2. Are probiotics important for children? What’s the best way to help children maintain their microflora balance?

Probiotics are even more important for children than for adults, because childhood is the time when the immune system encounters things like microbes, foods, and allergens for the first time. Certain probiotics may help keep immune responses from overreacting and becoming hypersensitive.

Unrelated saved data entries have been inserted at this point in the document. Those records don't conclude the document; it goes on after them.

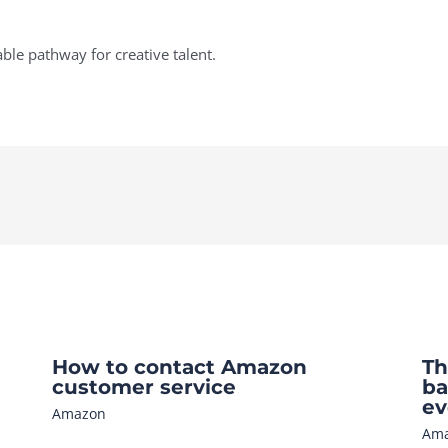
ble pathway for creative talent.
How to contact Amazon
Th
customer service
ba
ev
Amazon
Am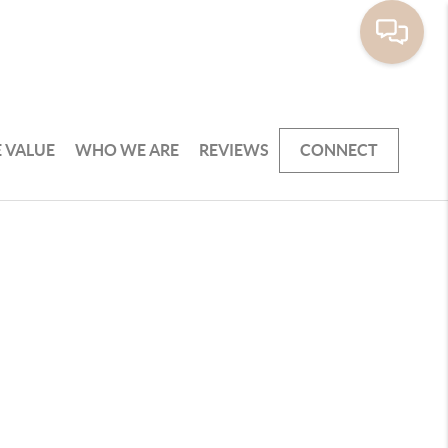
 VALUE
WHO WE ARE
REVIEWS
CONNECT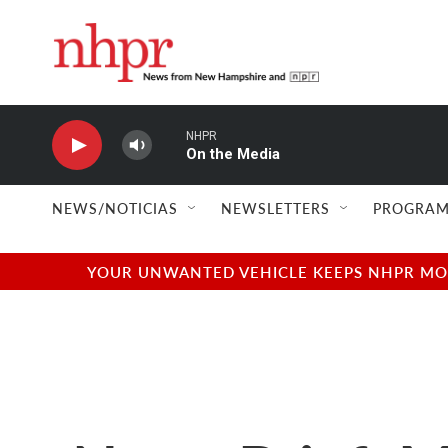
Skip to main content
NHPR
On the Media
NEWS/NOTICIAS
NEWSLETTERS
PROGRAM
YOUR UNWANTED VEHICLE KEEPS NHPR MOVI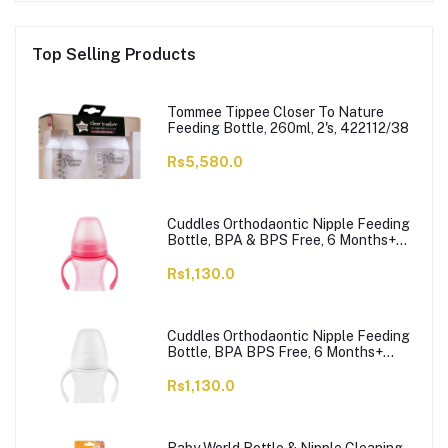
Top Selling Products
Tommee Tippee Closer To Nature
Feeding Bottle, 260ml, 2's, 422112/38
Rs5,580.0
Cuddles Orthodaontic Nipple Feeding
Bottle, BPA & BPS Free, 6 Months+
Pink, 300ml
Rs1,130.0
Cuddles Orthodaontic Nipple Feeding
Bottle, BPA BPS Free, 6 Months+
White, 300ml
Rs1,130.0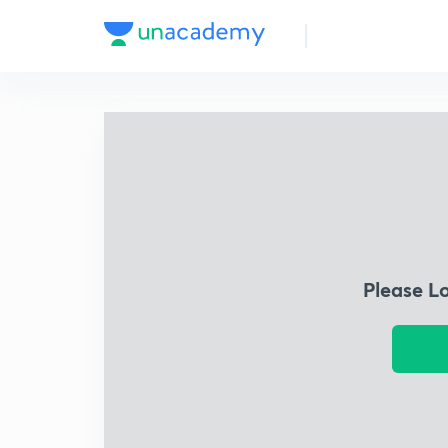
Please L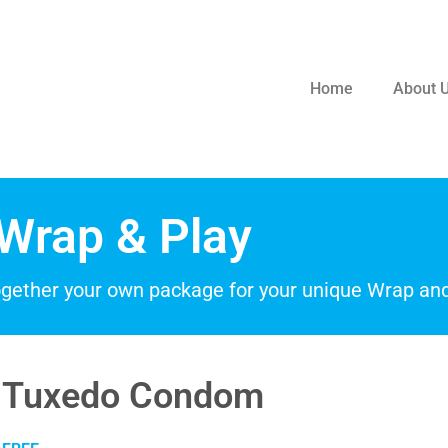
Home
About 
Wrap & Play
ogether your own package for your unique Wrap and
Tuxedo Condom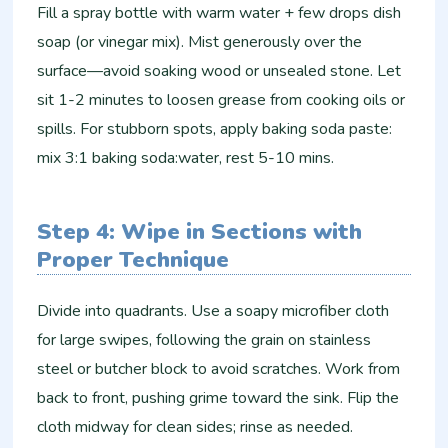
Fill a spray bottle with warm water + few drops dish
soap (or vinegar mix). Mist generously over the
surface—avoid soaking wood or unsealed stone. Let
sit 1-2 minutes to loosen grease from cooking oils or
spills. For stubborn spots, apply baking soda paste:
mix 3:1 baking soda:water, rest 5-10 mins.
Step 4: Wipe in Sections with
Proper Technique
Divide into quadrants. Use a soapy microfiber cloth
for large swipes, following the grain on stainless
steel or butcher block to avoid scratches. Work from
back to front, pushing grime toward the sink. Flip the
cloth midway for clean sides; rinse as needed.​​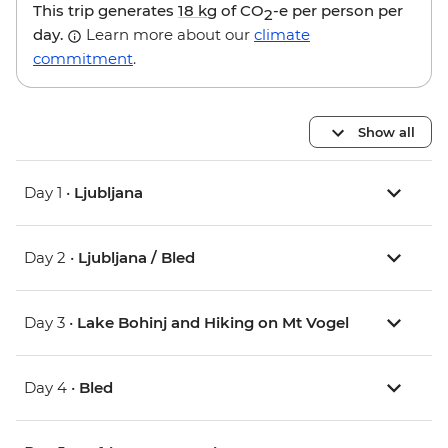
This trip generates
18 kg
of CO
-e per person per
2
day.
Learn more about our
climate
commitment
.
Show all
Day 1 •
Ljubljana
Day 2 •
Ljubljana / Bled
Day 3 •
Lake Bohinj and Hiking on Mt Vogel
Day 4 •
Bled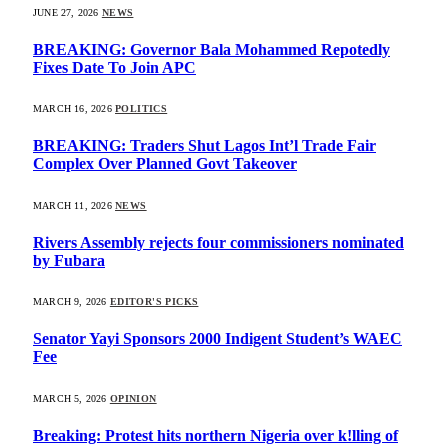
JUNE 27, 2026
NEWS
BREAKING: Governor Bala Mohammed Repotedly
Fixes Date To Join APC
MARCH 16, 2026
POLITICS
BREAKING: Traders Shut Lagos Int’l Trade Fair
Complex Over Planned Govt Takeover
MARCH 11, 2026
NEWS
Rivers Assembly rejects four commissioners nominated
by Fubara
MARCH 9, 2026
EDITOR'S PICKS
Senator Yayi Sponsors 2000 Indigent Student’s WAEC
Fee
MARCH 5, 2026
OPINION
Breaking: Protest hits northern Nigeria over k!lling of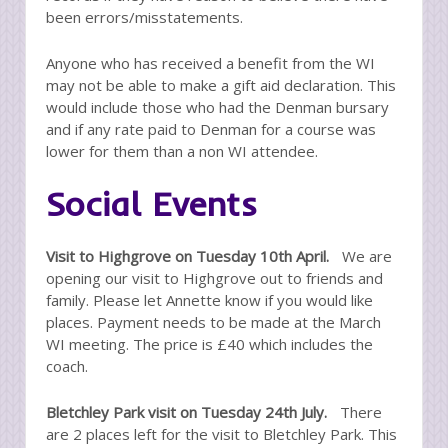
been errors/misstatements.
Anyone who has received a benefit from the WI
may not be able to make a gift aid declaration. This
would include those who had the Denman bursary
and if any rate paid to Denman for a course was
lower for them than a non WI attendee.
Social Events
Visit to Highgrove on Tuesday 10th April.
We are
opening our visit to Highgrove out to friends and
family. Please let Annette know if you would like
places. Payment needs to be made at the March
WI meeting. The price is £40 which includes the
coach.
Bletchley Park visit on Tuesday 24th July.
There
are 2 places left for the visit to Bletchley Park. This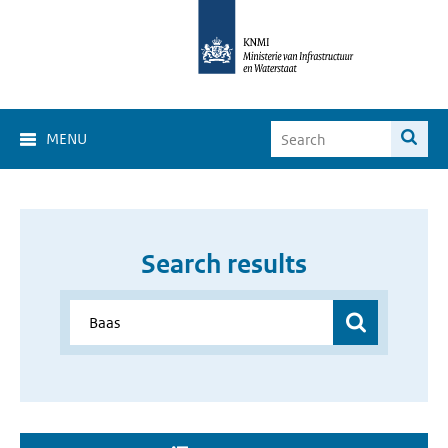
MENU
Search results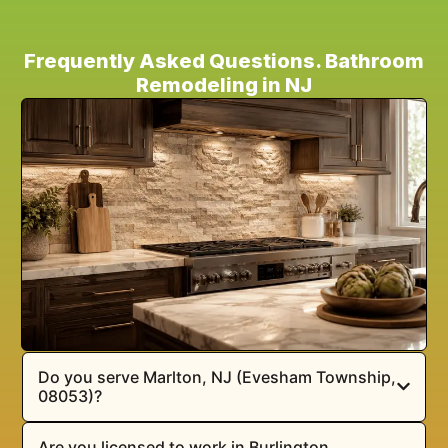
Frequently Asked Questions. Bathroom
Remodeling in NJ
Do you serve Marlton, NJ (Evesham Township,
08053)?
Are you licensed to work in Burlington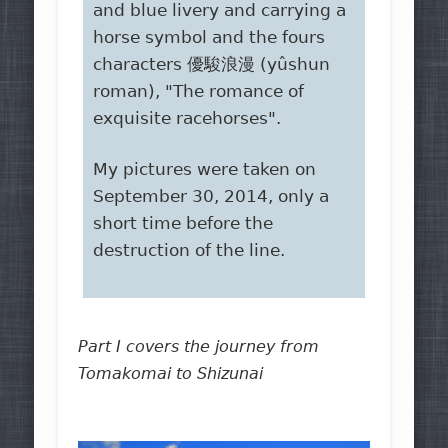
and blue livery and carrying a
horse symbol and the fours
characters 優駿浪漫 (yûshun
roman), "The romance of
exquisite racehorses".
My pictures were taken on
September 30, 2014, only a
short time before the
destruction of the line.
Part I covers the journey from
Tomakomai to Shizunai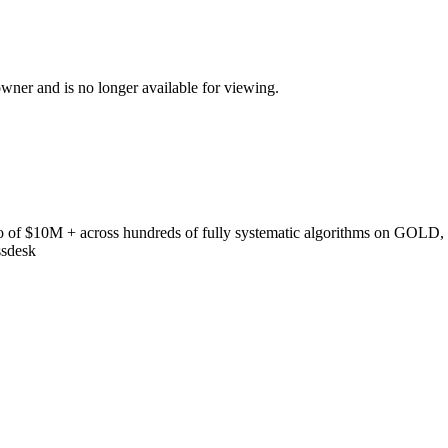
ner and is no longer available for viewing.
 of $10M + across hundreds of fully systematic algorithms on GOLD,
ssdesk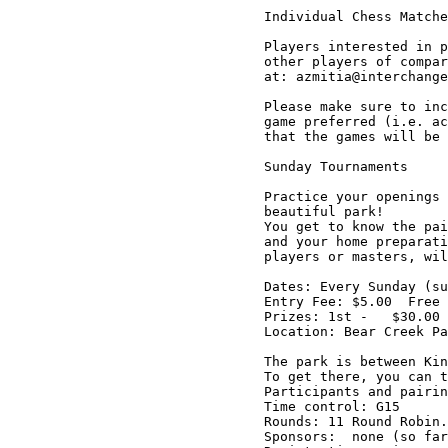
Individual Chess Matche
Players interested in p
other players of compar
at: azmitia@interchange
Please make sure to inc
game preferred (i.e. ac
that the games will be 
Sunday Tournaments

Practice your openings 
beautiful park!

You get to know the pai
and your home preparati
players or masters, wil
Dates: Every Sunday (su
Entry Fee: $5.00  Free 
Prizes: 1st -   $30.00 
Location: Bear Creek Pa
The park is between Kin
To get there, you can t
Participants and pairin
Time control: G15

Rounds: 11 Round Robin.
Sponsors:  none (so far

3. If I’m middle-aged and generally in good health, how might probiotics benefit me?

The best way is through maintenance of good health. Certain probiotics can help prevent the normal decline of the immune and digestive systems that begins to set in around middle age, and numerous studies have shown that foods containing probiotics can help with overall well-being as you age.

4. How can probiotics help seniors in particular?

Certain probiotics can help improve normal digestive and immune functioning. Both of these are important considerations in the senior population. Studies have shown that regular consumption of certain probiotics has an effect on the severity of cold and flu in seniors. These findings noted that the number of times a senior became sick did not change, but the severity of the outcomes was significantly affected.

5. How has the increased use of antibiotics affected family health? Can probiotics help?

Antibiotics save lives, but they can also have certain side effects when used extensively –everything from acute diarrhea to potentially increasing your chances of developing a chronic inflammatory disease (which is the focus of our current research). Recent studies have definitively concluded that certain probiotics have an effect in antibiotic-associated diarrhea.

In addition, they’re also being studied for use in Clostridium difficile infection that sometimes results following prolonged antibiotic treatment. I would recommend that anyone taking antibiotics discuss with their doctor about including probiotics in their diet.

6. What do you see as the research frontiers for probiotics?

On the clinical side, a new avenue of discovery is optimal dosing. There have been few studies that have really addressed the question: "How much?" Researchers have found doses that worked, but would more work even better?

We also need to learn more about the effects probiotics have on specific members of our bacterial microflora. And on the health education side, we need to bring more health care professionals up to speed about the emerging concept that the balance of microbes in our intestines can play a significant role in our health.

This is such a promising field–we know that probiotics offer a number of important benefits, and now we’re working to expand the way we understand them and refine their use in everyday life.